SEATTLE, Washington — In early March 2020, many countries went on international lockdown after identifying the coronavirus. India made the decision to lockdown in late March. As of May 27, the positive tested case number for India as a nation was at 150,793. The number of deaths was at 4,349. By June 19, there were 380,532 cases and 12,573 deaths. However, with 204,711 cases recovered, India is preparing to reopen. It is using tracking applications and promoting local campaigns to raise awareness of the pandemic. This article discusses problems and solutions in India during the COVID-19.
Problems in India During COVID-19
India has slowed the outbreak of the COVID-19 virus but at the expense of the economic structural collapse. India closed Interstate transportation and railroads along with all non-essential businesses. As of April 19, unemployment in India reached 26% (351,780,000 Indian citizens). As of April 20, agricultural-related businesses and cargo transportation began to open back up.
Approximately 40 million migrant workers rely on public transport to travel to where they are needed. Due to COVID-19, they could not get to job sites that were open, nor could they access public transportation to get home due to the lockdown. Migrants had to stay in metropolitan cities that they could not afford or walk sometimes hundreds of kilometers to get back home.
Solutions in India During COVID-19
The police department kickstarted awareness campaigns to raise everyone’s awareness of the COVID-19 virus and encourage the citizens to wear their masks and wash their hands vigilantly. The police department created a video with a horse as the mascot for the campaign, with the local police dances in the streets with coronavirus helmets on. This helped spread awareness both on the streets and on the internet. The horse traveled from town to town to provide information to rural towns without smartphone or internet access. People with the internet could watch the video on the police department’s Facebook page.
The Indian Government developed a relief fund for $23 billion to distribute food and cash to the poor during the COVID-19 virus. Food rations and funds were distributed to informal laborers who make up 86% of the population. That is 1,163,580,000 people that need food rations or support funds. The Salesians of New Delhi went to rural areas to help spread awareness. The group has already provided more than 5,000 masks as well as soaps and disinfectants to those in need. In addition, the Karnataka state of India gathered a group of 30,000 volunteers to reduce the spread of the virus and provide aid to the most vulnerable during the lockdown.
Robots have been developed to sit outside office buildings and “dispense hand sanitizer and deliver public health messages” regarding the COVID-19. Hospitals are also using robots in isolation wards to distribute medical supplies and medicine. This takes a load of risk and effort off of the hospital staff tending to patients.

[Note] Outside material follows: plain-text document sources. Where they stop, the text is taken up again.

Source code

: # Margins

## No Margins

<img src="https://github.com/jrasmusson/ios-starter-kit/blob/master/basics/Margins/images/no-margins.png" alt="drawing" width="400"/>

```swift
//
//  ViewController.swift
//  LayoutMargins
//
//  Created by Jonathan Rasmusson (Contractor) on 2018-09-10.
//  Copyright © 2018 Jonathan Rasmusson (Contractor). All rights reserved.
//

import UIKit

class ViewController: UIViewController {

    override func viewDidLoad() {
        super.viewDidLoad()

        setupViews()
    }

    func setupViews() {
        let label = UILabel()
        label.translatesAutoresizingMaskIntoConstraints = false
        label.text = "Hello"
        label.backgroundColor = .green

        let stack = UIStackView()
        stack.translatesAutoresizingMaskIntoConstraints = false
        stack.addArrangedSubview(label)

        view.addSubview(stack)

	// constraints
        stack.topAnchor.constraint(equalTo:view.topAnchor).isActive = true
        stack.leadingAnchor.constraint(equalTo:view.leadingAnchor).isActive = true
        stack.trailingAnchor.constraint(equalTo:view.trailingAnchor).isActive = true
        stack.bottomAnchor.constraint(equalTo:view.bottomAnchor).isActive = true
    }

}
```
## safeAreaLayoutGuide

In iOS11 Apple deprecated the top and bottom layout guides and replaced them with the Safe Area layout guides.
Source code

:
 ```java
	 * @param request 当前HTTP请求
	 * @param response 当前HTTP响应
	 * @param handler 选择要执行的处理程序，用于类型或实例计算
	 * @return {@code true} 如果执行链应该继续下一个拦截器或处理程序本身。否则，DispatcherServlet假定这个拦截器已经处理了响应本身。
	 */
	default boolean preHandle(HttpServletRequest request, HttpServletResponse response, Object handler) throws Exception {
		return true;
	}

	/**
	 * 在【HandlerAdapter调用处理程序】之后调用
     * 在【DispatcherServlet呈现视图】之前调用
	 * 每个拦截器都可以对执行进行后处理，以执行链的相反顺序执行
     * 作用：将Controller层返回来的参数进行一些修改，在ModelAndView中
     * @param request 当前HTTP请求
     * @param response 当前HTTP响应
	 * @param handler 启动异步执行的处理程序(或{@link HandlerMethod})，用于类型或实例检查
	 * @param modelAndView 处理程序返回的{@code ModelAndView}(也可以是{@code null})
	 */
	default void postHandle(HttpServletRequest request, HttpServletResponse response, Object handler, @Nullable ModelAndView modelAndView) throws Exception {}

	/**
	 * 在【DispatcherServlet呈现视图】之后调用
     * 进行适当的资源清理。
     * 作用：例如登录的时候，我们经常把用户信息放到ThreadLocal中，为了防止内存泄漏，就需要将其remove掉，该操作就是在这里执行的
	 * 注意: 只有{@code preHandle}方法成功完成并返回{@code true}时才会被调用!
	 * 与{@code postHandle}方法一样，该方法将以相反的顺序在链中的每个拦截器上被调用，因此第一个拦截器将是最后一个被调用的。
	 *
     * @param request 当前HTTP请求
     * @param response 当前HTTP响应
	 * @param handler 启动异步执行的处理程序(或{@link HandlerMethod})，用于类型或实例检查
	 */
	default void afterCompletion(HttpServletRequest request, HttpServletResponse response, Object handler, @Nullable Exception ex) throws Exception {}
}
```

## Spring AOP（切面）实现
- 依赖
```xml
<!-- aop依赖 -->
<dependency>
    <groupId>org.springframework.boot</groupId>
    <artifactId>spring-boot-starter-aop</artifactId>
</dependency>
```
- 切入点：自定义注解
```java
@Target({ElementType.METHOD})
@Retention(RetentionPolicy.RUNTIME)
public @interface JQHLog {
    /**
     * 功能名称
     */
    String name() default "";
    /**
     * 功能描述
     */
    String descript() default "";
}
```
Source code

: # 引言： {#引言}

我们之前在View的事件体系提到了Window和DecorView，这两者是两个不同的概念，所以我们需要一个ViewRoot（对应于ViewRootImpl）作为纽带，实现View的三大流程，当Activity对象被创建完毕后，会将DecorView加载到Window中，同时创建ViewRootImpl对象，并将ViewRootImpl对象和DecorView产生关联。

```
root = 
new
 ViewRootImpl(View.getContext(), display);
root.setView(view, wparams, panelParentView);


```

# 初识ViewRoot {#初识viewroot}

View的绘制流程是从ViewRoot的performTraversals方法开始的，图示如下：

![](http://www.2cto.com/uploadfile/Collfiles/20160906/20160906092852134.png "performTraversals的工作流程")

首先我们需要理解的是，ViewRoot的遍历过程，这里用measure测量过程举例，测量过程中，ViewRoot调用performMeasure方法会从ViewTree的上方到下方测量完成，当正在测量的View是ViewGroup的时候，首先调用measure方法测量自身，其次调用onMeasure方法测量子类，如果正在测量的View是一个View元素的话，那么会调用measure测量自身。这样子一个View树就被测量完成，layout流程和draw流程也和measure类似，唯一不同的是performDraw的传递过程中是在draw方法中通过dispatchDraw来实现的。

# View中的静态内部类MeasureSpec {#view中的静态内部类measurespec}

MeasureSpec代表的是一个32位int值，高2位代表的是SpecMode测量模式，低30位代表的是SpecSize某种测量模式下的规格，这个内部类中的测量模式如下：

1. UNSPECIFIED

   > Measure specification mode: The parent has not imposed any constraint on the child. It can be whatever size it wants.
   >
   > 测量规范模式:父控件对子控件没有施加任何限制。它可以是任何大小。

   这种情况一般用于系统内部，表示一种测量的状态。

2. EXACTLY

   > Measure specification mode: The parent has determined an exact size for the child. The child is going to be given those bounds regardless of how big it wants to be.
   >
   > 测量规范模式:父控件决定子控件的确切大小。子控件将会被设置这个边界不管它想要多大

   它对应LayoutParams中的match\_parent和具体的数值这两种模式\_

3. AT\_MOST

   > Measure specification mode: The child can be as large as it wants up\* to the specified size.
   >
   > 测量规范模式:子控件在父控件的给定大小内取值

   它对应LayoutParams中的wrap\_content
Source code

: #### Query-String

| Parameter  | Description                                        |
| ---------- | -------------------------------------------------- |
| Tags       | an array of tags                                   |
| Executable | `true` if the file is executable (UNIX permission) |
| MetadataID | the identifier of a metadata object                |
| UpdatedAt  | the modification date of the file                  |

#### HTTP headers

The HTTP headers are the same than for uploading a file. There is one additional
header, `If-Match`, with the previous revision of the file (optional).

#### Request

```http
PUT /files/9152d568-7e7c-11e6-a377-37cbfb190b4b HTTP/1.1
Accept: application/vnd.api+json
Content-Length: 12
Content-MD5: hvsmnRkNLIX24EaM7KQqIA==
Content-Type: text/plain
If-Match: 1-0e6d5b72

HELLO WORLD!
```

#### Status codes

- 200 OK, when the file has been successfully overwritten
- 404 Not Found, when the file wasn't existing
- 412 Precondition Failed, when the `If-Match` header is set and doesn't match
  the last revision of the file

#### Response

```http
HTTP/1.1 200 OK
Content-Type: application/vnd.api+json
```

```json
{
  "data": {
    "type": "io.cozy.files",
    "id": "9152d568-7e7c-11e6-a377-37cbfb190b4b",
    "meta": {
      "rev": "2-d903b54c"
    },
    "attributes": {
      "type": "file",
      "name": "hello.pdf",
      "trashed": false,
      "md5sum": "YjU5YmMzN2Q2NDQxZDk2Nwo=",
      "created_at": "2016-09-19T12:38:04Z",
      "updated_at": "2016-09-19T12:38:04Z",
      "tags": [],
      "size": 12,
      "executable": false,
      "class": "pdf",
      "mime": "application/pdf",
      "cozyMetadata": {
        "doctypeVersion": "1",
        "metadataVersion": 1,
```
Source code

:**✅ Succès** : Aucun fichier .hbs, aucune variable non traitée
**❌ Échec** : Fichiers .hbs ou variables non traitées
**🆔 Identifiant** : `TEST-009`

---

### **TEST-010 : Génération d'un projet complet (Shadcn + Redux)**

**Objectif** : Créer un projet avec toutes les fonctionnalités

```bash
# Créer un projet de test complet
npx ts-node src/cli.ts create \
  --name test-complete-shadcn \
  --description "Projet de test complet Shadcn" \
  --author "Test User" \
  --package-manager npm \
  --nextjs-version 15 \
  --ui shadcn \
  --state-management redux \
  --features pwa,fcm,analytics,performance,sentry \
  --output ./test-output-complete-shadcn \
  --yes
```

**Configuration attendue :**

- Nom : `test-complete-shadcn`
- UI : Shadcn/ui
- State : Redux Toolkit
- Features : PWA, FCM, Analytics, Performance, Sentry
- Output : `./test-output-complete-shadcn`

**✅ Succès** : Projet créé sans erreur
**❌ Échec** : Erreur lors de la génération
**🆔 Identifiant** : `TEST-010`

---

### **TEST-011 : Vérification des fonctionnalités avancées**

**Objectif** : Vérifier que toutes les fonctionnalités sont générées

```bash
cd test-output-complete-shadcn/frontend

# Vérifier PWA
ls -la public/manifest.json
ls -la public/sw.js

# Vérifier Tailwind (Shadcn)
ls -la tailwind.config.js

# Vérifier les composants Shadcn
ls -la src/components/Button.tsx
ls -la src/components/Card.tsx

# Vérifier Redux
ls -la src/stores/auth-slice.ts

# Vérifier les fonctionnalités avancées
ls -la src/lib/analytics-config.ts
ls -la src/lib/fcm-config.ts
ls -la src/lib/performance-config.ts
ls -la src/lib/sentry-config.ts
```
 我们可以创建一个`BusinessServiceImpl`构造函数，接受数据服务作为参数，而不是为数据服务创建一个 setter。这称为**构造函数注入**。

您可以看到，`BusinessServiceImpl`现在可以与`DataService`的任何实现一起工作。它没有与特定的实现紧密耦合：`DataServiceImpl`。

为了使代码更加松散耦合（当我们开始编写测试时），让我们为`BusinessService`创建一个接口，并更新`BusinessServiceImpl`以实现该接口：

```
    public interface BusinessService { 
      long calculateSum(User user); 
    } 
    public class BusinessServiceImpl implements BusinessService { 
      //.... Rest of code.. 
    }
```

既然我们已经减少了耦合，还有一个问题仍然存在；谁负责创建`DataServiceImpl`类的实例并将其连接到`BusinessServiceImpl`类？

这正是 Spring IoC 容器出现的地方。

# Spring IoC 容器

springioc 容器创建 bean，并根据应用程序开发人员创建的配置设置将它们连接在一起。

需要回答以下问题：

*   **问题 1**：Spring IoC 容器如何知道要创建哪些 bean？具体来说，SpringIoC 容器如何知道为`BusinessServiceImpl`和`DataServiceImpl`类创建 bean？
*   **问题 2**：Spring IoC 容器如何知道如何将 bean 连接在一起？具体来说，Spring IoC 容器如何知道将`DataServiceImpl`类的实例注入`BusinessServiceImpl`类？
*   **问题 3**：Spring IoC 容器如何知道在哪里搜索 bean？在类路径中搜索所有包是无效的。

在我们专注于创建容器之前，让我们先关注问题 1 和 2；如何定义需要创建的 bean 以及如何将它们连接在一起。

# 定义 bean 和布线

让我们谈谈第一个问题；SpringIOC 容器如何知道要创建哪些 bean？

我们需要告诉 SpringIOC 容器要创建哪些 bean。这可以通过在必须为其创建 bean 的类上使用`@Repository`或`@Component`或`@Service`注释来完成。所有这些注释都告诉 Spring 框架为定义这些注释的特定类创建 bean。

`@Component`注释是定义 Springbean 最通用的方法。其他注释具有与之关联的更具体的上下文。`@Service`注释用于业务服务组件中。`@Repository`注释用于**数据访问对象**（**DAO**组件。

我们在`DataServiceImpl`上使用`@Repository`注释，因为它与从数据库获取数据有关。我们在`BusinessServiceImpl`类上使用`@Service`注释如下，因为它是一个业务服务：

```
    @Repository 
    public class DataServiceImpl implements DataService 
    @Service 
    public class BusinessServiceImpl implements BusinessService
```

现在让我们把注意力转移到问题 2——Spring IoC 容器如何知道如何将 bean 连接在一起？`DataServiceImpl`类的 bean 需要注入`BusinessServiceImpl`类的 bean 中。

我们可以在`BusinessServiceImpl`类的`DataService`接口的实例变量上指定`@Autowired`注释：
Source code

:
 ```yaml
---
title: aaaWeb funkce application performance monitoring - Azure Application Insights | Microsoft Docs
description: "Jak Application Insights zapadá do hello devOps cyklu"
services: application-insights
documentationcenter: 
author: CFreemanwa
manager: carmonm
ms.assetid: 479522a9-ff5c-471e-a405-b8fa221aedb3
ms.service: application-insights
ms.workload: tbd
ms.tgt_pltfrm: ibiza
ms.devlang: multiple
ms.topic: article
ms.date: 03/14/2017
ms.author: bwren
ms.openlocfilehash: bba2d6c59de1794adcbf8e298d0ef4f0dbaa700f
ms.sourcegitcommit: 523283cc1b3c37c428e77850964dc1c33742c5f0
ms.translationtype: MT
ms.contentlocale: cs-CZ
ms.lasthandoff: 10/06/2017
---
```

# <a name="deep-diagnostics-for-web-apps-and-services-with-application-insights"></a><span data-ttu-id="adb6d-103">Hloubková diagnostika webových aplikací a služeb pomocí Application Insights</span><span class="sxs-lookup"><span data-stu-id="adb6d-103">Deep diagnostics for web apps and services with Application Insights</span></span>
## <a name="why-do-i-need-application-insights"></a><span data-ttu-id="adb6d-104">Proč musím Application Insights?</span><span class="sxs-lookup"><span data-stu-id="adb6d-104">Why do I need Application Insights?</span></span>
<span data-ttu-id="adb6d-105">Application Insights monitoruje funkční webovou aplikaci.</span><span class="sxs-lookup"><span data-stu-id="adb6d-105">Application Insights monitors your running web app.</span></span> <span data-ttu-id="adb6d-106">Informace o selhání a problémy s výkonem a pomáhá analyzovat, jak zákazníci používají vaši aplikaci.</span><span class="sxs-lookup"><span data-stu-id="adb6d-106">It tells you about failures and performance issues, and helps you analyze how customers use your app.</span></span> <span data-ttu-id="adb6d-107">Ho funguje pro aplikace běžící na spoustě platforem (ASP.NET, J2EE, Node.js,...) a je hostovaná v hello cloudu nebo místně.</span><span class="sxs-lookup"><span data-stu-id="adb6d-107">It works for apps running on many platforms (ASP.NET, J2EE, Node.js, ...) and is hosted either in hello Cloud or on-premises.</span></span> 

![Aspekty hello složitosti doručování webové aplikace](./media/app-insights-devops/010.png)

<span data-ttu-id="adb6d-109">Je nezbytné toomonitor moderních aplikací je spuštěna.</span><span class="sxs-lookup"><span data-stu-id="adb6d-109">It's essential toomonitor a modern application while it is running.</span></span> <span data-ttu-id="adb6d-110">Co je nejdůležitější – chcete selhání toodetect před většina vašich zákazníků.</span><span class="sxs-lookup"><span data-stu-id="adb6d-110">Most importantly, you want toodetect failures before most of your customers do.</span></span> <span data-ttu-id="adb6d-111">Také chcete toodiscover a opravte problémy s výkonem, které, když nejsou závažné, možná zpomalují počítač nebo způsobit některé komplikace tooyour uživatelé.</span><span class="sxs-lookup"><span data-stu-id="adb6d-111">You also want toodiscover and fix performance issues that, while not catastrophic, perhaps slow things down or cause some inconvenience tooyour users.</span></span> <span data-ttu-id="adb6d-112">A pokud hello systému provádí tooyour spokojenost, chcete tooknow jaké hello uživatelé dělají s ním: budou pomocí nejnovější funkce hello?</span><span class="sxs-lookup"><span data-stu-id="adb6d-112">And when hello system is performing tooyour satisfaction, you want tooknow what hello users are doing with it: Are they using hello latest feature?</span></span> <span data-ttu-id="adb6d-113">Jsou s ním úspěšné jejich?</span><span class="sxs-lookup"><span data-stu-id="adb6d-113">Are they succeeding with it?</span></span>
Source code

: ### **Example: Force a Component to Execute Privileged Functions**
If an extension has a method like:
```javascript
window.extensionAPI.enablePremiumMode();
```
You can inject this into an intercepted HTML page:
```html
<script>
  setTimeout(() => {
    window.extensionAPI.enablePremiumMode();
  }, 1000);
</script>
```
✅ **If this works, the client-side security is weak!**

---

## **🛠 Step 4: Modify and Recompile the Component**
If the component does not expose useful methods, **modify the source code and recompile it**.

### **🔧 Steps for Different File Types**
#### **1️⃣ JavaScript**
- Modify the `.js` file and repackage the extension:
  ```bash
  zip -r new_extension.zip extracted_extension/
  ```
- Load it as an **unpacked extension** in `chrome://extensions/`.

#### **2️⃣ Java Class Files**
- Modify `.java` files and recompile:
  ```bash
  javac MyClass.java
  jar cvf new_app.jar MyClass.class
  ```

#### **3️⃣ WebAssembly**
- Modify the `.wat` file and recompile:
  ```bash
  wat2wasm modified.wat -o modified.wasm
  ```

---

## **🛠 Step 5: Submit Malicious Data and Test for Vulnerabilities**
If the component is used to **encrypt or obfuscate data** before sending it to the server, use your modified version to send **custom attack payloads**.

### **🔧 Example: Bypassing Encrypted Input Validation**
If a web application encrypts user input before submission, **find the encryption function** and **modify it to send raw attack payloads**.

The government in India developed an app In April. The application, called Aarogya Setu, uses Bluetooth to inform people if they have been or might be exposed to the COVID-19 virus when in certain locations. The application uses GPS tracking to determine if the user has been near someone who tested positive for the virus. Due to a large number of people still working as essential employees, this was helpful in office settings and any transit that reopened post-lockdown.
The COVID-19 virus has caused problems, but India has brought forth solutions through lockdowns and tough economic decisions. These problems and solutions in India during COVID-19 have helped the citizens determine how to reduce the spread of the virus and function at the same time.